### Aim of the task
Please update the extracted text in all of the data below by replacing "2026" with "2027" and keeping everything else the same. Leave the pictures out of your answer.

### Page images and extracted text

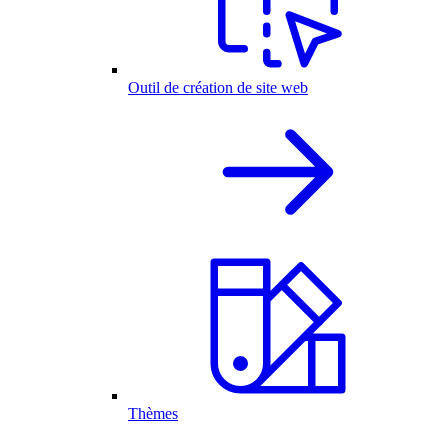
Outil de création de site web
Thèmes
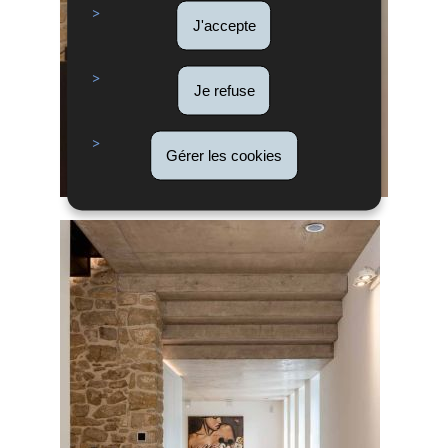
J'accepte
Je refuse
Gérer les cookies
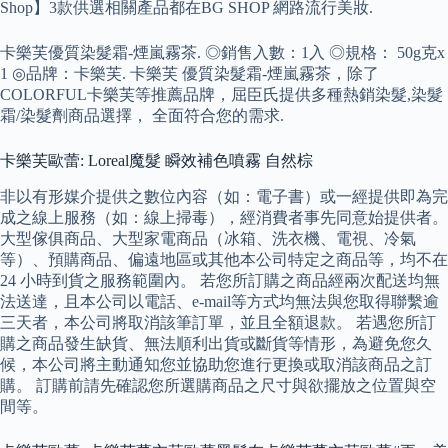
Shop】3款供選相關產品都在BG SHOP 網路流行美妝.
卡樂芙優質染髮霜-煙嵐霧茶. ◎銷售入數：1入 ◎規格： 50g克x
1 ◎品牌：卡樂芙. 卡樂芙 優質染髮霜-煙嵐霧茶，除了
COLORFUL卡樂芙等推薦品牌，屈臣氏提供多種熱銷染髮,染髮
霜/染髮劑商品選擇， 全面符合您的需求.
卡樂芙歐蕾: Loreal魔髮 瞬效補色噴霧 自然棕
非以有形媒介提供之數位內容（如：電子書）或一經提供即為完
成之線上服務（如：線上掃毒），經消費者事先同意始提供者。
大型傢俱商品、大型家電商品（冰箱、洗衣機、電視、冷氣
等）、預購商品、偏遠地區或其他本公司特定之商品等，均不在
24 小時到貨之服務範圍內。 若您所訂購之商品經兩次配送均無
法送達，且本公司以電話、e-mail等方式均無法與您取得聯繫逾
三天者，本公司將取消該筆訂單，並且全額退款。 若遇您所訂
購之商品發生缺貨、無法順利出貨或斷貨等情形，為避免您久
候，本公司將主動通知您並協助您進行更換或取消該商品之訂
購。 訂購前請先確認您所選購商品之尺寸與欲擺放之位置與空
間等。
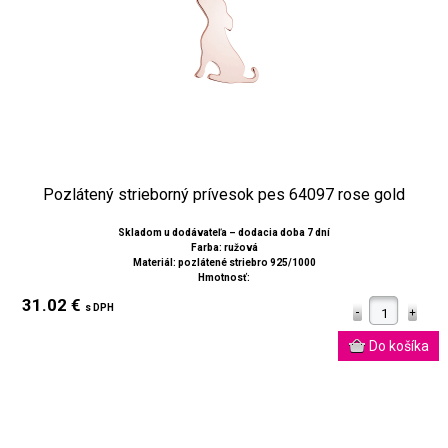
Pozlátený strieborný prívesok pes 64097 rose gold
Skladom u dodávateľa – dodacia doba 7 dní
Farba: ružová
Materiál: pozlátené striebro 925/1000
Hmotnosť:
31.02 €
s DPH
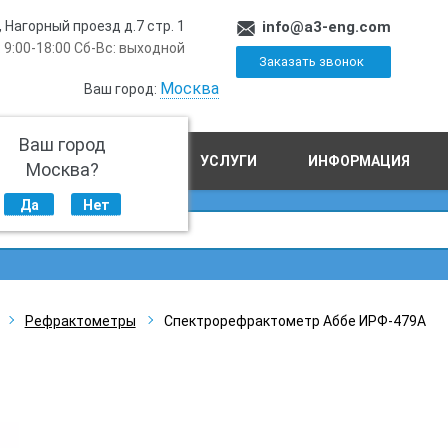
, Нагорный проезд д.7 стр. 1
info@a3-eng.com
 9:00-18:00 Сб-Вс: выходной
Заказать звонок
Москва
Ваш город:
Ваш город
ПРОИЗВОДСТВО
УСЛУГИ
ИНФОРМАЦИЯ
Москва?
Да
Нет
Рефрактометры
Спектрорефрактометр Аббе ИРФ-479А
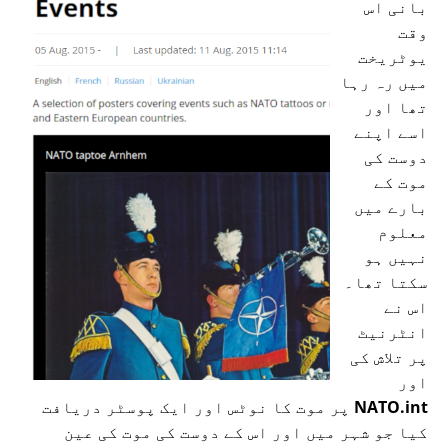
بانی اس
وقت
یوٹریخت
میں رہ رہا
تھا اور
اسے اپنے
دوست کی
موت کے
بارے میں
معلوم
نہیں ہو
سکتا تھا۔
اس نے
انٹرنیٹ
پر تلاش کی
اور
NATO.int
پر موت کا نوٹس اور ایک پوسٹر دریافت
کیا جو شہر میں اور اس کے دوست کی موت کی عین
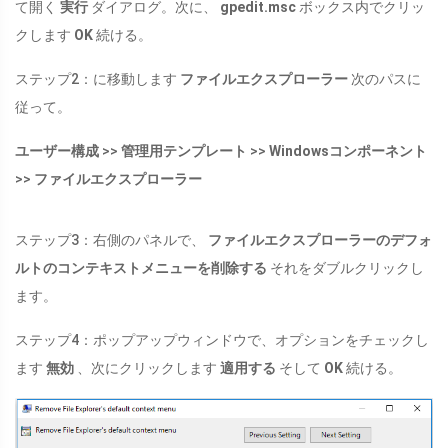
て開く
実行
ダイアログ。次に、
gpedit.msc
ボックス内でクリッ
クします
OK
続ける。
ステップ2：に移動します
ファイルエクスプローラー
次のパスに
従って。
ユーザー構成
>>
管理用テンプレート
>>
Windowsコンポーネント
>>
ファイルエクスプローラー
ステップ3：右側のパネルで、
ファイルエクスプローラーのデフォ
ルトのコンテキストメニューを削除する
それをダブルクリックし
ます。
ステップ4：ポップアップウィンドウで、オプションをチェックし
ます
無効
、次にクリックします
適用する
そして
OK
続ける。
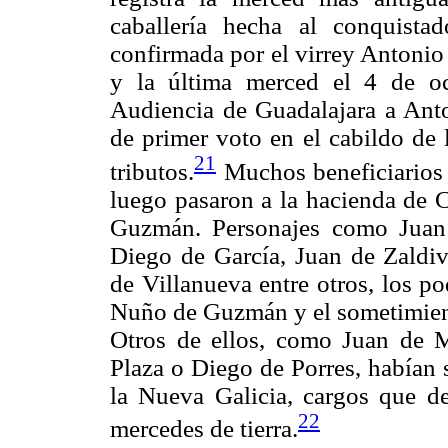
caballería hecha al conquista
confirmada por el virrey Antoni
y la última merced el 4 de o
Audiencia de Guadalajara a Anto
de primer voto en el cabildo de
21
tributos.
Muchos beneficiarios
luego pasaron a la hacienda de 
Guzmán. Personajes como Juan 
Diego de García, Juan de Zaldi
de Villanueva entre otros, los p
Nuño de Guzmán y el sometimient
Otros de ellos, como Juan de M
Plaza o Diego de Porres, habían 
la Nueva Galicia, cargos que de
22
mercedes de tierra.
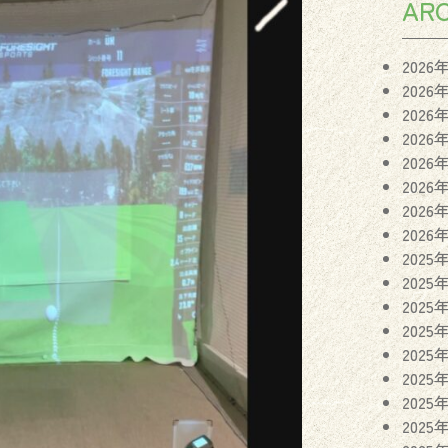
ARC
2026
2026
2026
2026
2026
2026
2026
2026
2025
2025
2025
2025
2025
2025
2025
2025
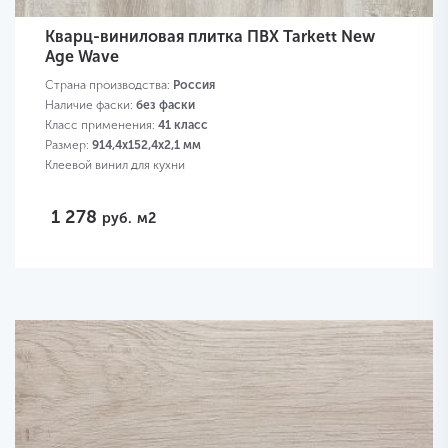
Кварц-виниловая плитка ПВХ Tarkett New
Age Wave
Страна производства:
Россия
Наличие фаски:
без фаски
Класс применения:
41 класс
Размер:
914,4х152,4х2,1 мм
Клеевой винил для кухни
1 278
руб.
м2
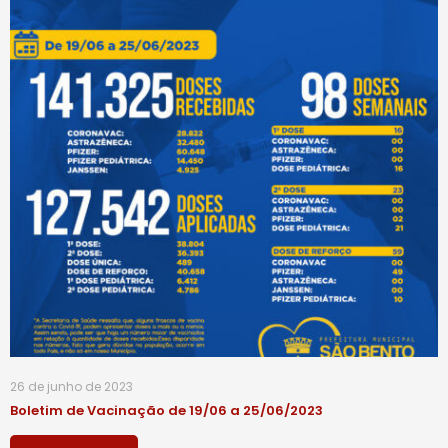
26 de junho de 2023
Boletim de Vacinação de 19/06 a 25/06/2023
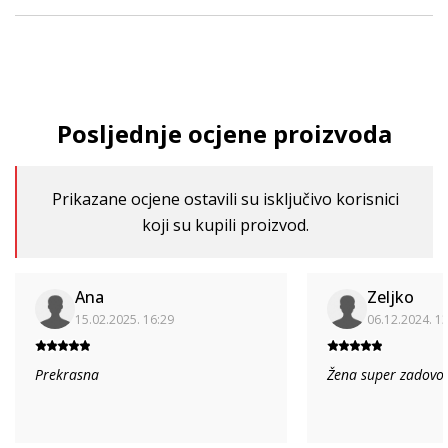
Posljednje ocjene proizvoda
Prikazane ocjene ostavili su isključivo korisnici
koji su kupili proizvod.
Ana
Zeljko
15.02.2025. 16:29
06.12.2024. 1
Prekrasna
Žena super zadovol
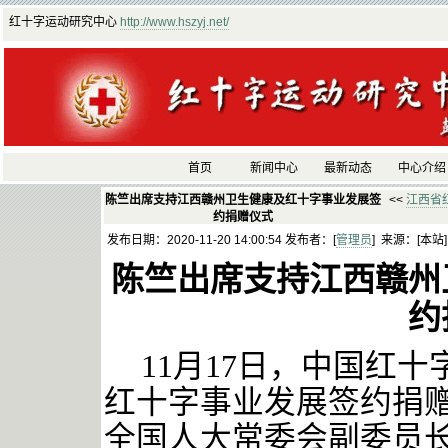
红十字运动研究中心
http://www.hszyj.net/
首页
新闻中心
最新动态
中心介绍
陈竺出席支持江西赣州卫生健康及红十字事业发展签
<<
江西省
约捐赠仪式
发布日期：2020-11-20 14:00:54 发布者：[
管理员
] 来源：[本站
陈竺出席支持江西赣州
约
11月17日，中国红
红十字事业发展签约捐
全国人大常委会副委员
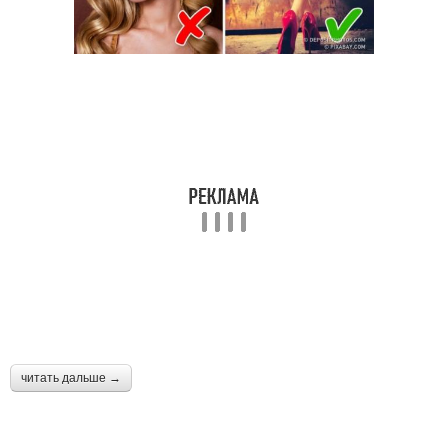
читать дальше →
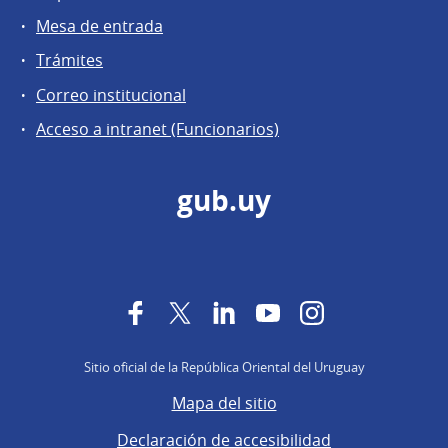
Mesa de entrada
Trámites
Correo institucional
Acceso a intranet (Funcionarios)
gub.uy
Facebook
Twitter
LinkedIn
YouTube
Instagram
Sitio oficial de la República Oriental del Uruguay
Mapa del sitio
Declaración de accesibilidad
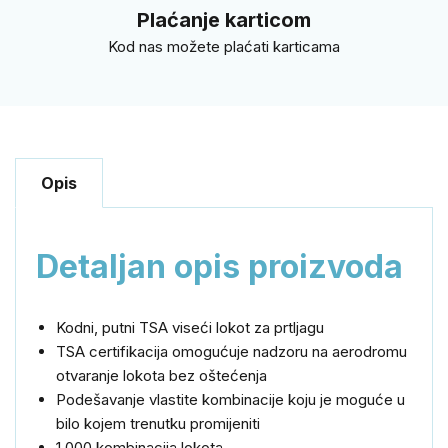
Plaćanje karticom
Kod nas možete plaćati karticama
Opis
Detaljan opis proizvoda
Kodni, putni TSA viseći lokot za prtljagu
TSA certifikacija omogućuje nadzoru na aerodromu
otvaranje lokota bez oštećenja
Podešavanje vlastite kombinacije koju je moguće u
bilo kojem trenutku promijeniti
1.000 kombinacija lokota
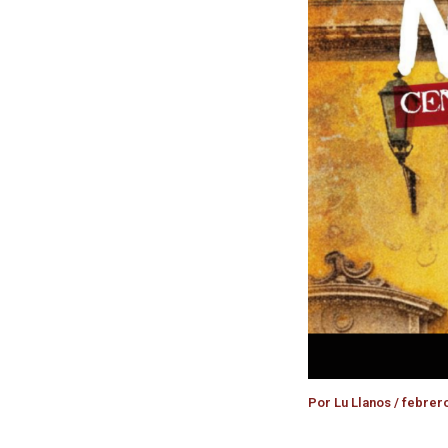
Por
Lu Llanos
/
febrero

### Result for this exercise
Outil de création de site web
Thèmes
J'accepte
Je refuse
Gérer les cookies
Shop】3款供選相關產品都在BG SHOP 網路流行美妝.
卡樂芙優質染髮霜-煙嵐霧茶. ◎銷售入數：1入 ◎規格： 50g克x
1 ◎品牌：卡樂芙. 卡樂芙 優質染髮霜-煙嵐霧茶，除了
COLORFUL卡樂芙等推薦品牌，屈臣氏提供多種熱銷染髮,染髮
霜/染髮劑商品選擇， 全面符合您的需求.
卡樂芙歐蕾: Loreal魔髮 瞬效補色噴霧 自然棕
非以有形媒介提供之數位內容（如：電子書）或一經提供即為完
成之線上服務（如：線上掃毒），經消費者事先同意始提供者。
大型傢俱商品、大型家電商品（冰箱、洗衣機、電視、冷氣
等）、預購商品、偏遠地區或其他本公司特定之商品等，均不在
24 小時到貨之服務範圍內。 若您所訂購之商品經兩次配送均無
法送達，且本公司以電話、e-mail等方式均無法與您取得聯繫逾
三天者，本公司將取消該筆訂單，並且全額退款。 若遇您所訂
購之商品發生缺貨、無法順利出貨或斷貨等情形，為避免您久
候，本公司將主動通知您並協助您進行更換或取消該商品之訂
購。 訂購前請先確認您所選購商品之尺寸與欲擺放之位置與空
間等。
Pozlátený strieborný prívesok pes 64097 rose gold
Skladom u dodávateľa – dodacia doba 7 dní
Farba: ružová
Materiál: pozlátené striebro 925/1000
Hmotnosť:
31.02 €
s DPH
, Нагорный проезд д.7 стр. 1
info@a3-eng.com
 9:00-18:00 Сб-Вс: выходной
Заказать звонок
Москва
Ваш город:
Ваш город
ПРОИЗВОДСТВО
УСЛУГИ
ИНФОРМАЦИЯ
Москва?
Да
Нет
Рефрактометры
Спектрорефрактометр Аббе ИРФ-479А
بانی اس
وقت
یوٹریخت
میں رہ رہا
تھا اور
اسے اپنے
دوست کی
موت کے
بارے میں
معلوم
نہیں ہو
سکتا تھا۔
اس نے
انٹرنیٹ
پر تلاش کی
اور
NATO.int
پر موت کا نوٹس اور ایک پوسٹر دریافت
کیا جو شہر میں اور اس کے دوست کی موت کی عین
て開く
実行
ダイアログ。次に、
gpedit.msc
ボックス内でクリッ
クします
OK
続ける。
ステップ2：に移動します
ファイルエクスプローラー
次のパスに
従って。
ユーザー構成
>>
管理用テンプレート
>>
Windowsコンポーネント
>>
ファイルエクスプローラー
ステップ3：右側のパネルで、
ファイルエクスプローラーのデフォ
ルトのコンテキストメニューを削除する
それをダブルクリックし
ます。
ステップ4：ポップアップウィンドウで、オプションをチェックし
ます
無効
、次にクリックします
適用する
そして
OK
続ける。
caballería hecha al conquista
confirmada por el virrey Antoni
y la última merced el 4 de o
Audiencia de Guadalajara a Anto
de primer voto en el cabildo de
21
tributos.
Muchos beneficiarios
luego pasaron a la hacienda de 
Guzmán. Personajes como Juan 
Diego de García, Juan de Zaldi
de Villanueva entre otros, los p
Nuño de Guzmán y el sometimient
Otros de ellos, como Juan de M
Plaza o Diego de Porres, habían 
la Nueva Galicia, cargos que de
22
mercedes de tierra.
ARC
2027
2027
2027
2027
2027
2027
2027
2027
2025
2025
2025
2025
2025
2025
2025
2025
Кварц-виниловая плитка ПВХ Tarkett New
Age Wave
Страна производства:
Россия
Наличие фаски:
без фаски
Класс применения:
41 класс
Размер:
914,4х152,4х2,1 мм
Клеевой винил для кухни
1 278
руб.
м2
26 de junho de 2023
Boletim de Vacinação de 19/06 a 25/06/2023
Posljednje ocjene proizvoda
Prikazane ocjene ostavili su isključivo korisnici
koji su kupili proizvod.
Ana
Zeljko
15.02.2025. 16:29
06.12.2024. 1
Prekrasna
Žena super zadovol
红十字运动研究中心
http://www.hszyj.net/
首页
新闻中心
最新动态
中心介绍
陈竺出席支持江西赣州卫生健康及红十字事业发展签
<<
江西省
约捐赠仪式
发布日期：2020-11-20 14:00:54 发布者：[
管理员
] 来源：[本站
陈竺出席支持江西赣州
约
11月17日，中国红
红十字事业发展签约捐
全国人大常委会副委员
читать дальше →
Mesa de entrada
Trámites
Correo institucional
Acceso a intranet (Funcionarios)
gub.uy
Facebook
Twitter
LinkedIn
YouTube
Instagram
Sitio oficial de la República Oriental del Uruguay
Mapa del sitio
Declaración de accesibilidad
Plaćanje karticom
Kod nas možete plaćati karticama
Opis
Detaljan opis proizvoda
Kodni, putni TSA viseći lokot za prtljagu
TSA certifikacija omogućuje nadzoru na aerodromu
otvaranje lokota bez oštećenja
Podešavanje vlastite kombinacije koju je moguće u
bilo kojem trenutku promijeniti
1.000 kombinacija lokota
Por
Lu Llanos
/
febrero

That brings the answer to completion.